Es wird Phasen geben, da tauchen ungeliebte Verhaltensweisen wie Hauen oder Kratzen wieder auf. Zum Beispiel bei Krankheiten. Erfahrungsgemäß startet die Saison im Oktober. Viktor war zwei Wochen wirklich sehr krank und plötzlich meinte er, dass er seine eh bereits nervige Quengelei noch mit Gewalt gegen uns unterstreichen muss. Nachdem wir 27 Mal „Nein das will ich nicht. Das tut mir weh“ mit klarer, aber relativ leisem Ton gesagt haben, war der Spuk gleichzeitig mit der Krankheit nach einiger Zeit wieder vorbei.
Wenn Kinder sich selbst verletzen oder Nägel kauen
Was auch häufig zu Irritationen führt: Wenn Dein Zwerg sich selbst absichtlich durch Kratzen oder sonstiges verletzt oder plötzlich nervös wirkende Angewohnheiten wie Nägel kauen an den Tag legt. Ich kenne kaum ein Kind, dass so eine Phase nicht hatte und alle Eltern reagieren gleich: sie versuchen den Zwerg davon abzuhalten. Wir verhielten uns ähnlich und schrieben es uns für die nächste U-Untersuchung auf die Fragenliste der Kinderärztin.
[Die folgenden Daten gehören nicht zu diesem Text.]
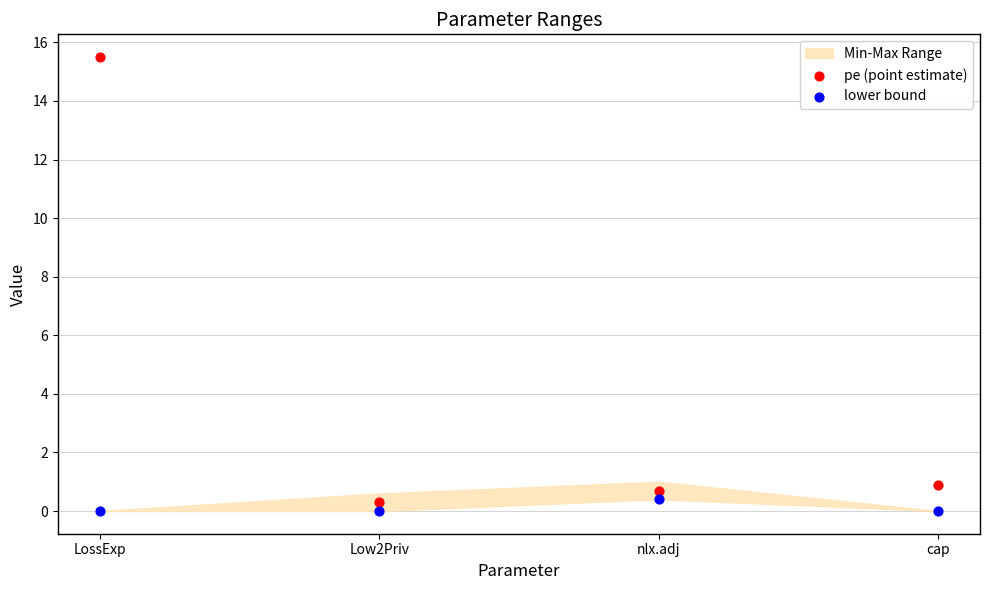

Which series contains the highest Y value?

pe (point estimate)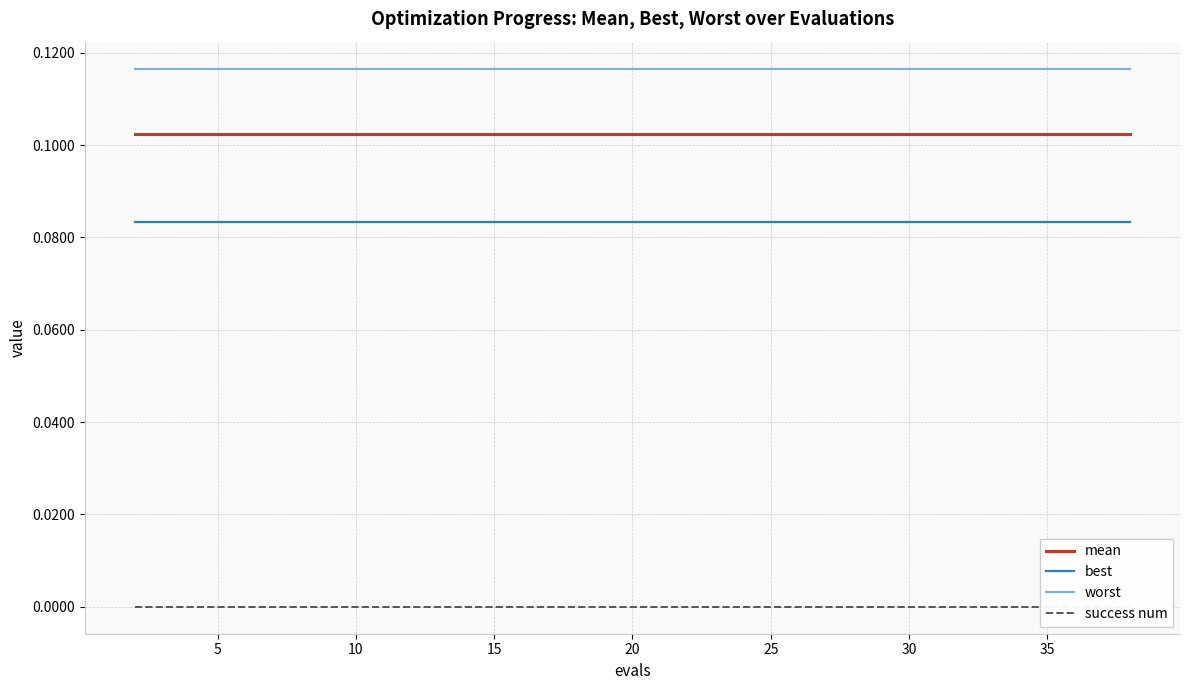

True or false: worst and mean cross at least once.

False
Die wiederum zeigte kaum eine Reaktion, sondern meinte nur gelassen, dass sich das von alleine legt, wenn man dem Verhalten keine Aufmerksamkeit schenkt. Genau so war es am Ende. Ehrlich gesagt weiß ich gar nicht mehr, wann Viktor damit aufhörte, da wir es tatsächlich komplett ignoriert haben und ohne dass wir es merkten, war das Nägelkauen verschwunden.
Das Allerwichtigste: Ganz gleich was passiert…mit unendlicher Liebe, Anpassungsfähigkeit auf die Phasen Deines Kindes, gnadenlose Geduld und einer Tonne Spucke wirst Du Dein Kind schon schaukeln.